START TASK INPUT

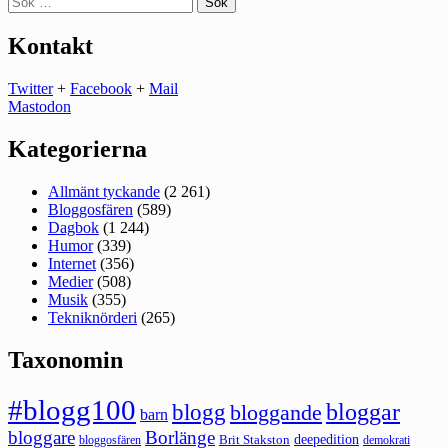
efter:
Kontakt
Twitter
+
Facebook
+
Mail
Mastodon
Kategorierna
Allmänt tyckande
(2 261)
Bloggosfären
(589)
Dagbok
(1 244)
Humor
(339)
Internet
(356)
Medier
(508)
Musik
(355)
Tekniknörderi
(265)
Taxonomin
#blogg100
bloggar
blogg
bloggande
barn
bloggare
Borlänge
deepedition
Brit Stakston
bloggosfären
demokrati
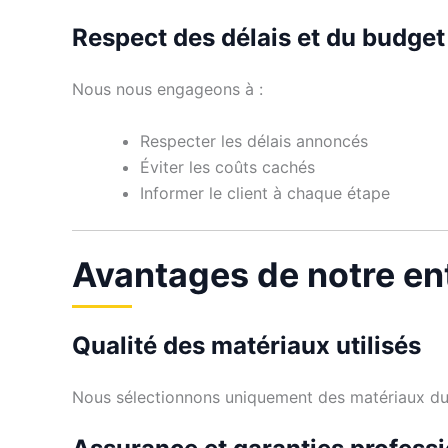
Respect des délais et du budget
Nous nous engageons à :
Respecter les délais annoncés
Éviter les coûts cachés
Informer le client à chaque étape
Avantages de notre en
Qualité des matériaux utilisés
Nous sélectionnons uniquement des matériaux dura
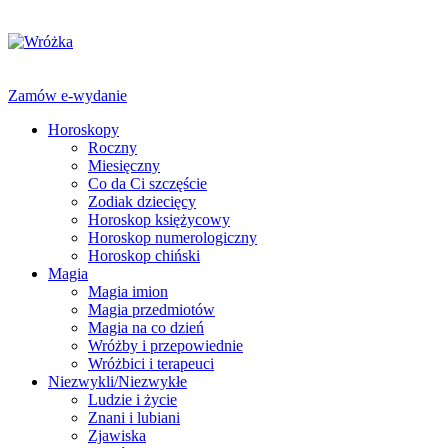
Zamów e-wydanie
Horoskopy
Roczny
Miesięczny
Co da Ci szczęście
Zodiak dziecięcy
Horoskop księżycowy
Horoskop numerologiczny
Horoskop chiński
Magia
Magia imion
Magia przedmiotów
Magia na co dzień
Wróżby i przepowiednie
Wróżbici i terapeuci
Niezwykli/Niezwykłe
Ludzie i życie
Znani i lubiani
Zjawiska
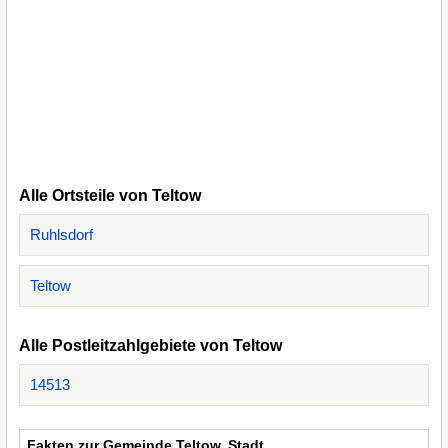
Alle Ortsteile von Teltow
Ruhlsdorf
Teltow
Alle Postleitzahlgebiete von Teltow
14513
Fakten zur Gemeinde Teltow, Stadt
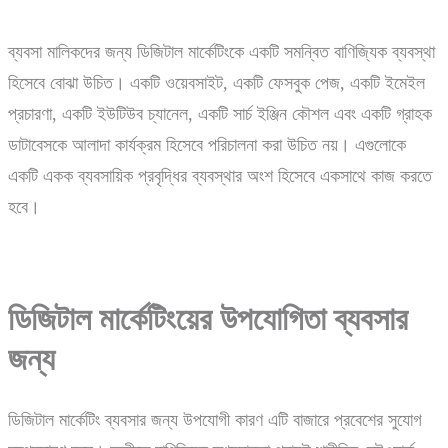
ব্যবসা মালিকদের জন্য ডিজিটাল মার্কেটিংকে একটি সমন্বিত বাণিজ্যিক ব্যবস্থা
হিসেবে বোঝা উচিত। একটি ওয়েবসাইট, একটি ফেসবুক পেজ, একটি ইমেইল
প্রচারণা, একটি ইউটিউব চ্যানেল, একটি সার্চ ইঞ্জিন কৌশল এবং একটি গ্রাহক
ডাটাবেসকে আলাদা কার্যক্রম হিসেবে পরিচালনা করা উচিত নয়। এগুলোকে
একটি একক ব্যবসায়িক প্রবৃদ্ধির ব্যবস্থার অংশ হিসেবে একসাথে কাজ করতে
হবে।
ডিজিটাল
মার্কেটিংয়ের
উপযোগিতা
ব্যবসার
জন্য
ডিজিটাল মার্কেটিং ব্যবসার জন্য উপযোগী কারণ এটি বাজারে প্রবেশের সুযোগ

END TASK INPUT

## TASK PROMPT:
Copy out each line of the data that includes the string "Teltow".

## SOLUTION FOR THIS PROBLEM:
Alle Ortsteile von Teltow
Teltow
Alle Postleitzahlgebiete von Teltow
Fakten zur Gemeinde Teltow, Stadt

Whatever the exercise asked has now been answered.